BB_{ω}(n) = BB_{k}(n)

And define:

BB_{FGH}(n)

As a hierarchy of functions that collapse in the same way that the FGH does by repeating this process of super machines (where you'd replace FGH with the symbol expanded).

Send:

BB_{Γ_0}({ZF+Con(ZF)}_{10}(10))

### Re: My Number is Bigger (Crazy Edition)

Posted: **Thu Dec 17, 2015 12:22 pm UTC**

by **WarDaft**

Aha, the oracle machines show up. Oracle is the word your looking for, when you give a Turing Machine the ability to solve the halting problem.

I'm very sorry Vytron, but that's actually smaller than {ZF+Con(ZF)}_{11}(10). {ZF}_{10}(10) already includes statements which describe oracle Turing machines. In fact {ZF}_{0}(77^{77}) will already be able to define oracle machines that complicated.

Actually, now that I think about it, I was wrong, {ZF+Con(ZF)}_{10}(10) isn't any bigger than {ZF}_{10}(10). Since the +Con(ZF) only adds to our ability to prove things true rather than our ability to define things, and the wording of the {A}x(B) system does not constrain to statements which can be proven true.

The more that I think about it, the less sure I am that this is well defined at all!
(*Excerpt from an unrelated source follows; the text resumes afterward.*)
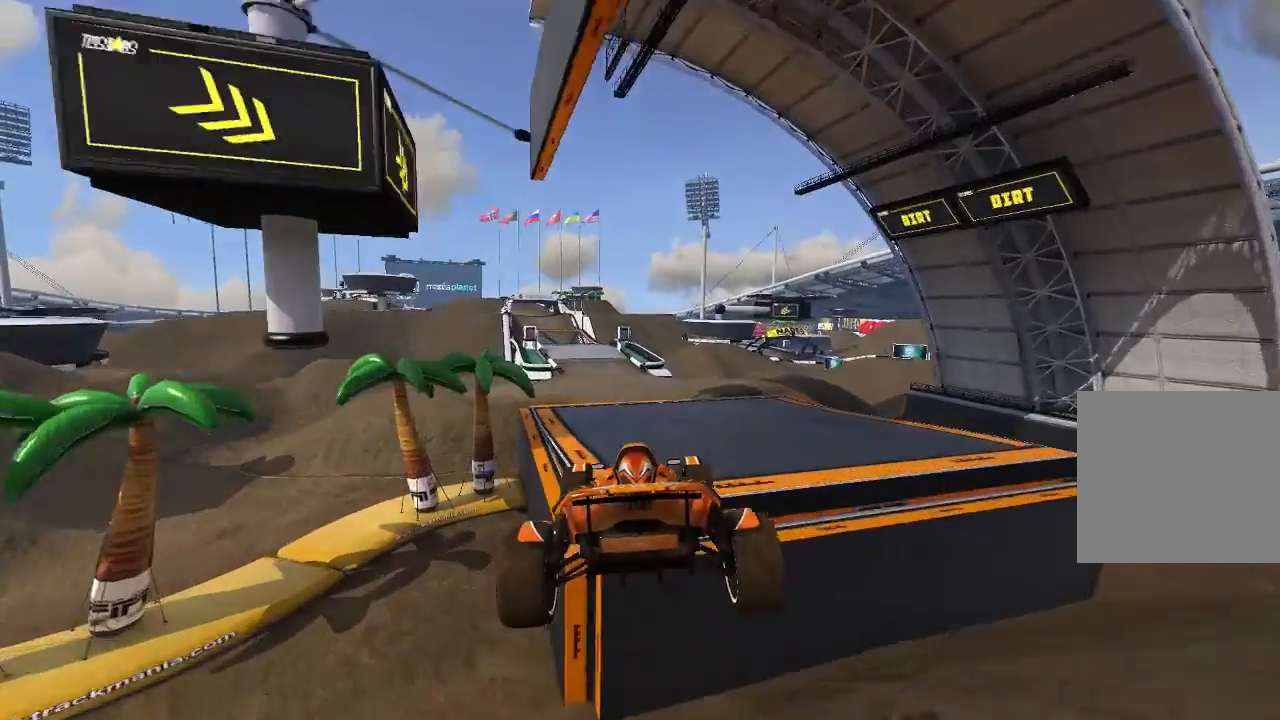
{"buttons": ["A"], "left_stick": "up-left", "events": [[180, "left_stick", "left"], [280, "left_stick", "center"], [440, "left_stick", "up-left"]]}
If we have ZF+A and ZF+B, where A and B are each independent of ZF, it is possible for different statements to be true in each. With a different set of true statements, the numbers that you can define in a given set of symbols will be different. Thus, without requiring that they are provable in ZF, I think we have allowed ourselves to include statements whose truth is not decided.
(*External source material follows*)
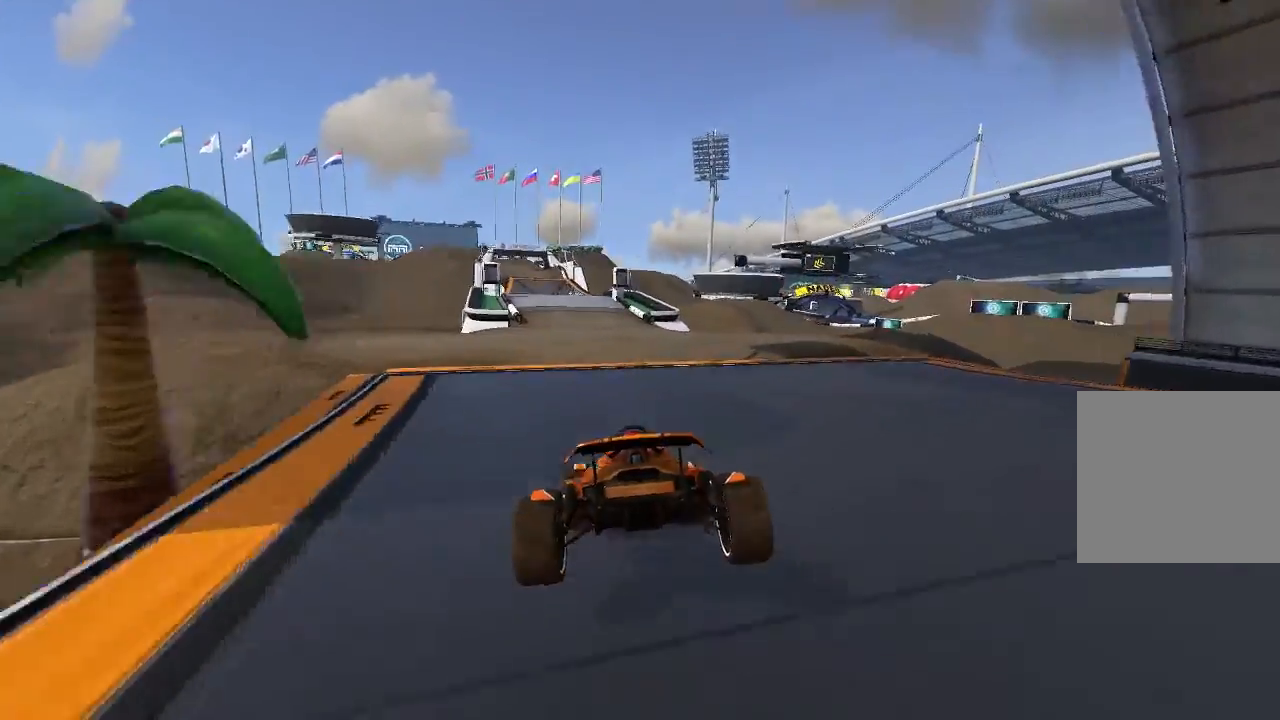
{"buttons": ["A"], "left_stick": "center", "events": [[120, "left_stick", "center"]]}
But I'm not actually a mathematician so...

Let [A|k] be the largest recursive ordinal provably well founded in system A that can be defined in at most k symbols.

{ZF}[ZF|10^{10}](10)

### Re: My Number is Bigger (Crazy Edition)

Posted: **Thu Dec 17, 2015 12:40 pm UTC**

by **Vytron**

I see...

Well, oracles have to do something somewhere, don't they?

{ZF}[ZF|BB_{Γ_0}(10)](10)

Just because, it'd be mind-boggling if this wasn't much bigger than your number.
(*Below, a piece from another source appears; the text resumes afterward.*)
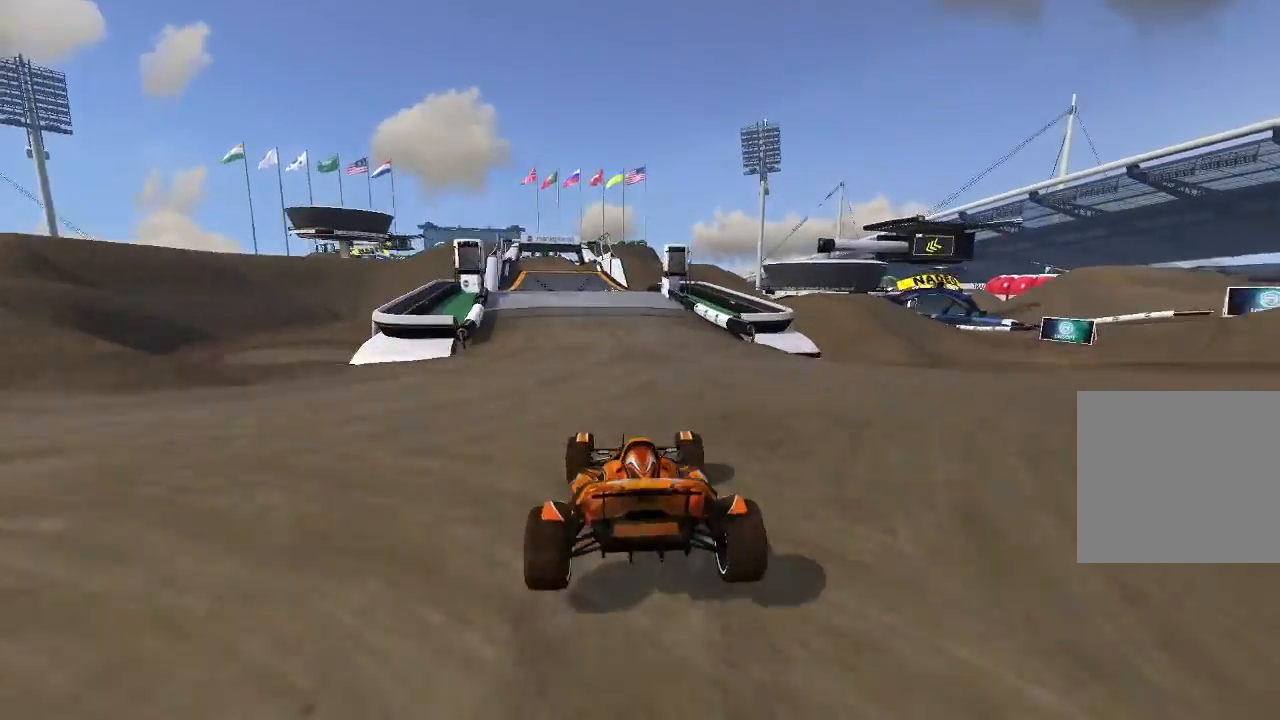
{"buttons": ["A"], "left_stick": "center", "events": [[120, "left_stick", "up-left"], [180, "left_stick", "center"]]}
### Re: My Number is Bigger (Crazy Edition)

Posted: **Thu Dec 17, 2015 12:44 pm UTC**

by **WarDaft**

Oh, yes, that's defnitely bigger. The thing was you used one on an older number that had a 10 in it rather than an 11, and you applied it to the final value, which wasn't enough to overcome the bump to 11.

### Re: My Number is Bigger (Crazy Edition)

Posted: **Sun Dec 20, 2015 7:33 pm UTC**

by **WarDaft**

Well, in the interest of keeping things rolling...

Since {ZF}0(n) grows faster than BB_{a}(n) for any recursively defined, naturally the next stop on the crazy train is {ZF}[ZF|{ZF}_{0}(10^{10})](10)

### Re: My Number is Bigger (Crazy Edition)

Posted: **Sun Dec 20, 2015 7:54 pm UTC**

by **emlightened**

Send: {ZF}[ZFC|77^{12}](12^{77})

Much smaller than {ZFC}_{0} (asymtotically).

### Re: My Number is Bigger (Crazy Edition)

Posted: **Thu Jan 14, 2016 7:58 pm UTC**

by **Keyboard masher**

{PRA}[ZFC|{ZFC}

_{g_65}(100)](100000000000000000000000000000)!

Where PRA stands for primitive recursive arithmetic. Because why not

### Re: My Number is Bigger (Crazy Edition)

Posted: **Thu Jan 14, 2016 8:46 pm UTC**

by **emlightened**

Coming back here, I feel disappointed that I missed out Z_{2} and KP.

I initially missed that your number was lower-bounded by {ZFC}g_65(100), and started explaining why it was so small. My bad.

Also: welcome to the forums!

{ZFC}_{[PRA|200]}(200)

### Re: My Number is Bigger (Crazy Edition)

Posted: **Sun Jan 17, 2016 6:07 pm UTC**

by **Keyboard masher**

{ZFC}_{[PRA|200]}(200)!

Yes, that's factorial.

@emlightened Thanks!